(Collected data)
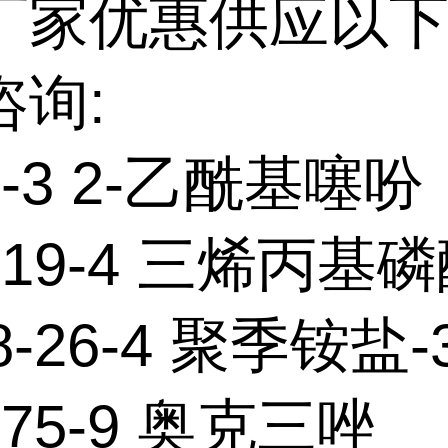
厂家优惠供应以下
咨询:
15-3 2-乙酰基噻吩
3-19-4 三烯丙基
8-26-4 聚季铵盐-
-75-9 奥克三唑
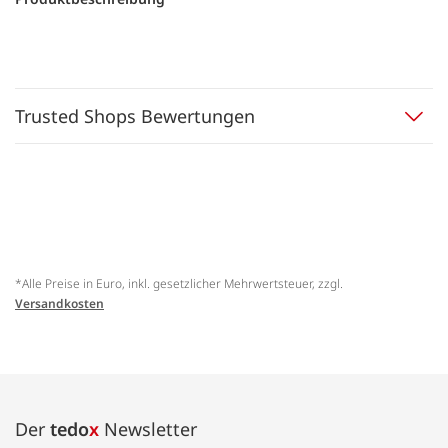
Trusted Shops Bewertungen
*Alle Preise in Euro, inkl. gesetzlicher Mehrwertsteuer, zzgl.
Versandkosten
Der
tedo
x
Newsletter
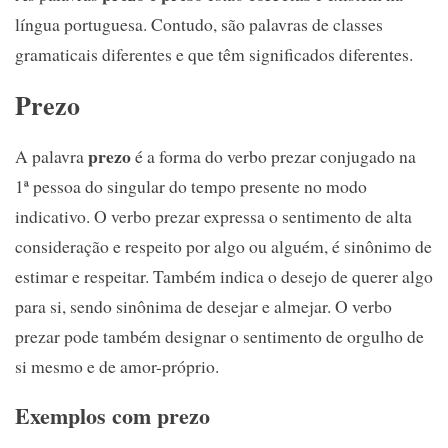
língua portuguesa. Contudo, são palavras de classes
gramaticais diferentes e que têm significados diferentes.
Prezo
prezo
A palavra
é a forma do verbo prezar conjugado na
1ª pessoa do singular do tempo presente no modo
indicativo. O verbo prezar expressa o sentimento de alta
consideração e respeito por algo ou alguém, é sinônimo de
estimar e respeitar. Também indica o desejo de querer algo
para si, sendo sinônima de desejar e almejar. O verbo
prezar pode também designar o sentimento de orgulho de
si mesmo e de amor-próprio.
Exemplos com prezo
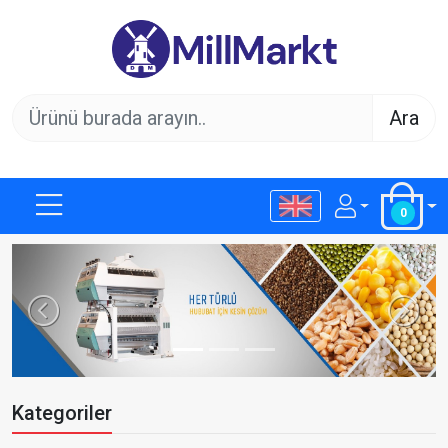
Ara
0
Previous
Next
Kategoriler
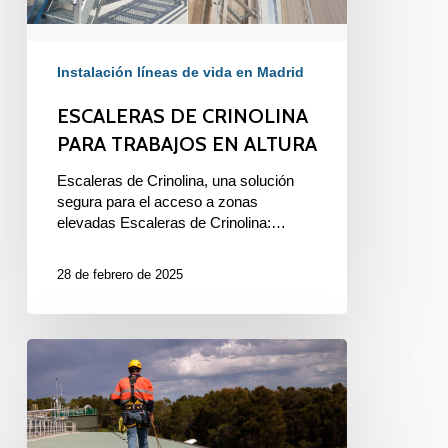
Instalación líneas de vida en Madrid
ESCALERAS DE CRINOLINA
PARA TRABAJOS EN ALTURA
Escaleras de Crinolina, una solución
segura para el acceso a zonas
elevadas Escaleras de Crinolina:…
28 de febrero de 2025
LÍNEAS
DE
VIDA
EN
TRABAJOS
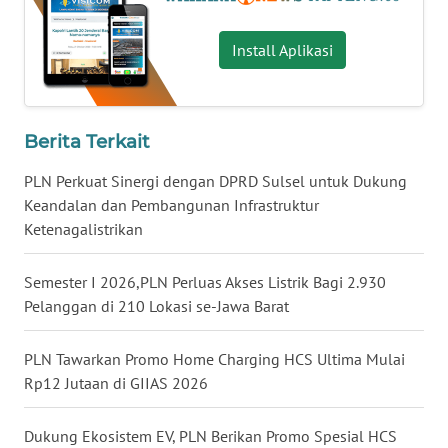
WN
Install Aplikasi
MALUKU
WN
MALUT
Berita Terkait
PLN Perkuat Sinergi dengan DPRD Sulsel untuk Dukung
WN
Keandalan dan Pembangunan Infrastruktur
DAIRI
Ketenagalistrikan
WN
Semester I 2026,PLN Perluas Akses Listrik Bagi 2.930
DANAU
TOBA
Pelanggan di 210 Lokasi se-Jawa Barat
WN
PLN Tawarkan Promo Home Charging HCS Ultima Mulai
NIAS
Rp12 Jutaan di GIIAS 2026
WN
Dukung Ekosistem EV, PLN Berikan Promo Spesial HCS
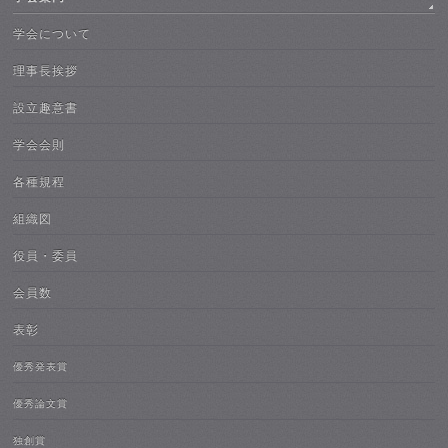
学会について
理事長挨拶
設立趣意書
学会会則
各種規程
組織図
役員・委員
会員数
表彰
優秀発表賞
優秀論文賞
独創賞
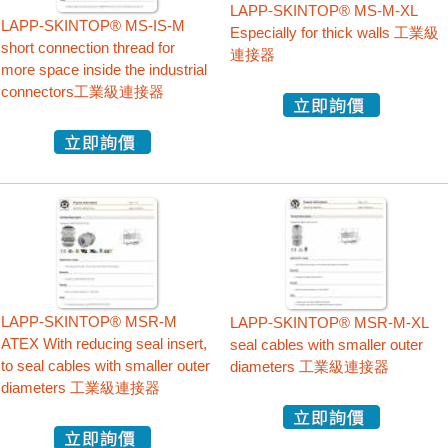
LAPP-SKINTOP® MS-M-XL
LAPP-SKINTOP® MS-IS-M
Especially for thick walls 工業級
short connection thread for
連接器
more space inside the industrial
connectors工業級連接器
LAPP-SKINTOP® MSR-M
LAPP-SKINTOP® MSR-M-XL
ATEX With reducing seal insert,
seal cables with smaller outer
to seal cables with smaller outer
diameters 工業級連接器
diameters 工業級連接器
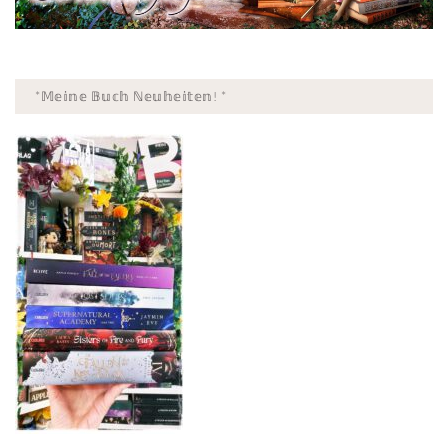
*𝕄𝕖𝕚𝕟𝕖 𝔹𝕦𝕔𝕙 ℕ𝕖𝕦𝕙𝕖𝕚𝕥𝕖𝕟! *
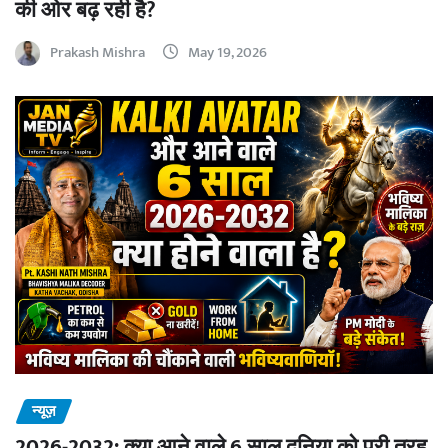
की ओर बढ़ रही है?
Prakash Mishra
May 19, 2026
न्यूज़
2026-2032: क्या आने वाले 6 साल दुनिया को पूरी तरह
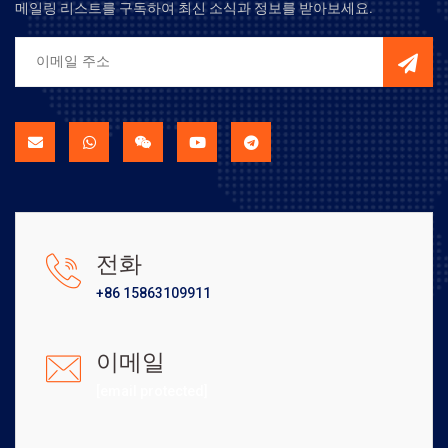
메일링 리스트를 구독하여 최신 소식과 정보를 받아보세요.
전화
+86 15863109911
이메일
[email protected]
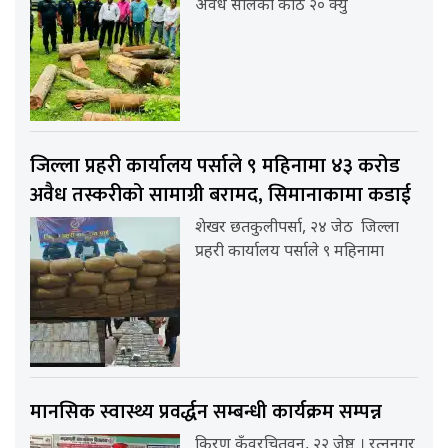
अवैध सालको काठ २० क्यु
जिल्ला प्रहरी कार्यालय पर्साले ९ महिनामा ४३ करोड
अवैध तस्करीको सामाग्री बरामद, सिमानाकामा कडाई
शेखर छतकुलीपर्सा, २४ जेठ जिल्ला
प्रहरी कार्यालय पर्साले ९ महिनामा
मानसिक स्वास्थ्य प्रवर्द्धन सम्बन्धी कार्यक्रम सम्पन्न
किरण कुँवरचितवन, २२ जेष्ठ । रत्ननगर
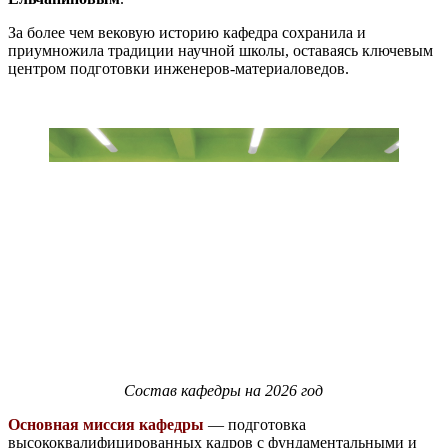
За более чем вековую историю кафедра сохранила и
приумножила традиции научной школы, оставаясь ключевым
центром подготовки инженеров-материаловедов.
Состав кафедры на 2026 год
Основная миссия кафедры
— подготовка
высококвалифицированных кадров с фундаментальными и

=== Instructions to follow ===
Reproduce the lines above exactly, please, but not the pictures in them.

=== Solution for this problem ===
厂家优惠供应以下
咨询:
15-3 2-乙酰基噻吩
3-19-4 三烯丙基
8-26-4 聚季铵盐-
-75-9 奥克三唑
Trusted Shops Bewertungen
*Alle Preise in Euro, inkl. gesetzlicher Mehrwertsteuer, zzgl.
Versandkosten
Der
tedo
x
Newsletter
língua portuguesa. Contudo, são palavras de classes
gramaticais diferentes e que têm significados diferentes.
Prezo
prezo
A palavra
é a forma do verbo prezar conjugado na
1ª pessoa do singular do tempo presente no modo
indicativo. O verbo prezar expressa o sentimento de alta
consideração e respeito por algo ou alguém, é sinônimo de
estimar e respeitar. Também indica o desejo de querer algo
para si, sendo sinônima de desejar e almejar. O verbo
prezar pode também designar o sentimento de orgulho de
si mesmo e de amor-próprio.
Exemplos com prezo
Ara
0
Previous
Next
Kategoriler
Instalación líneas de vida en Madrid
ESCALERAS DE CRINOLINA
PARA TRABAJOS EN ALTURA
Escaleras de Crinolina, una solución
segura para el acceso a zonas
elevadas Escaleras de Crinolina:…
28 de febrero de 2025
LÍNEAS
DE
VIDA
EN
TRABAJOS
WN
Install Aplikasi
MALUKU
WN
MALUT
Berita Terkait
PLN Perkuat Sinergi dengan DPRD Sulsel untuk Dukung
WN
Keandalan dan Pembangunan Infrastruktur
DAIRI
Ketenagalistrikan
WN
Semester I 2026,PLN Perluas Akses Listrik Bagi 2.930
DANAU
TOBA
Pelanggan di 210 Lokasi se-Jawa Barat
WN
PLN Tawarkan Promo Home Charging HCS Ultima Mulai
NIAS
Rp12 Jutaan di GIIAS 2026
WN
Dukung Ekosistem EV, PLN Berikan Promo Spesial HCS
学会について
理事長挨拶
設立趣意書
学会会則
各種規程
組織図
役員・委員
会員数
表彰
優秀発表賞
優秀論文賞
独創賞
LAPP-SKINTOP® MS-M-XL
LAPP-SKINTOP® MS-IS-M
Especially for thick walls 工業級
short connection thread for
連接器
more space inside the industrial
connectors工業級連接器
LAPP-SKINTOP® MSR-M
LAPP-SKINTOP® MSR-M-XL
ATEX With reducing seal insert,
seal cables with smaller outer
to seal cables with smaller outer
diameters 工業級連接器
diameters 工業級連接器
*𝕄𝕖𝕚𝕟𝕖 𝔹𝕦𝕔𝕙 ℕ𝕖𝕦𝕙𝕖𝕚𝕥𝕖𝕟! *
की ओर बढ़ रही है?
Prakash Mishra
May 19, 2026
न्यूज़
2026-2032: क्या आने वाले 6 साल दुनिया को पूरी तरह
메일링 리스트를 구독하여 최신 소식과 정보를 받아보세요.
전화
+86 15863109911
이메일
[email protected]
अवैध सालको काठ २० क्यु
जिल्ला प्रहरी कार्यालय पर्साले ९ महिनामा ४३ करोड
अवैध तस्करीको सामाग्री बरामद, सिमानाकामा कडाई
शेखर छतकुलीपर्सा, २४ जेठ जिल्ला
प्रहरी कार्यालय पर्साले ९ महिनामा
मानसिक स्वास्थ्य प्रवर्द्धन सम्बन्धी कार्यक्रम सम्पन्न
किरण कुँवरचितवन, २२ जेष्ठ । रत्ननगर
За более чем вековую историю кафедра сохранила и
приумножила традиции научной школы, оставаясь ключевым
центром подготовки инженеров-материаловедов.
Состав кафедры на 2026 год
Основная миссия кафедры
— подготовка
высококвалифицированных кадров с фундаментальными и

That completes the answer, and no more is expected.